• **Extract provided**
The Petition adopted the narration of facts in the assailed CA Decision, which in turn culled them from the trial court.  The RTC summarized the testimonies of Defense Witnesses Erna Basa, the lone eyewitness to the incident; Eden Legaspi; Dr. Salvador Mallo Jr.; and petitioner himself, as follows:
“Erna Basa:

“x x x [O]n January 4, 1990, she was working in their office in the camp up to the afternoon; at about past 2 o’clock that afternoon while working    on the backlogs, she heard some noise and exchange of words which were not clear, but it seemed there was growing trouble; she opened the door to verify and saw Roweno Pomoy and Tomas Balboa grappling for the possession of the gun; she was inside the room and one meter away from the door; Pomoy and Balboa while grappling were two to three meters away from the door; the grappling happened so fast and the gun of Pomoy was suddenly pulled out from its holster and then there was explosion; she was not certain who pulled the gun.  x x x.

• **Data lines**
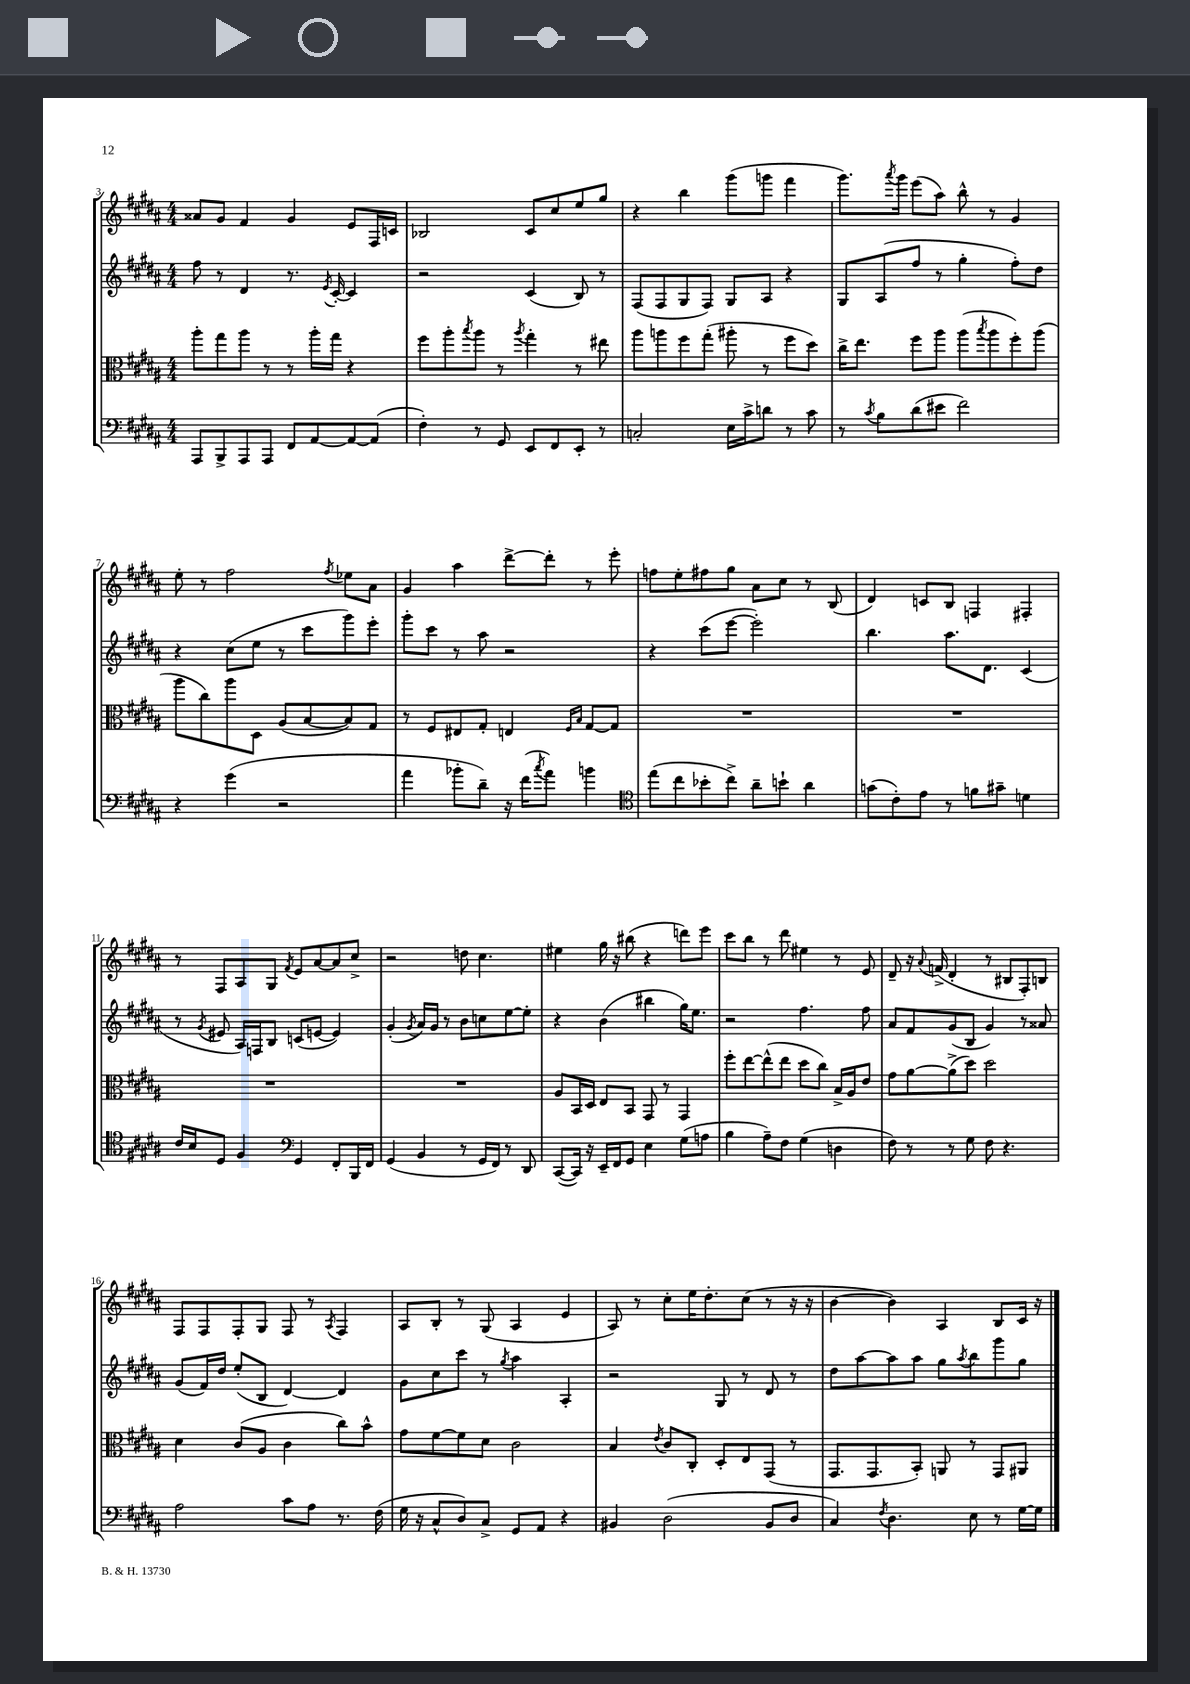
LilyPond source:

• **Task statement**
Could you condense the paragraph beginning "The Petition adopted the narration of facts" in the court decision extract into a short list that keeps its main facts?

• **Problem solution**
- The Petition adopted the facts as narrated in the assailed CA Decision.
- The CA Decision had taken those facts from the trial court.
- The RTC summarized the testimonies of these defense witnesses:
  - Erna Basa, the lone eyewitness to the incident
  - Eden Legaspi
  - Dr. Salvador Mallo Jr.
  - the petitioner himself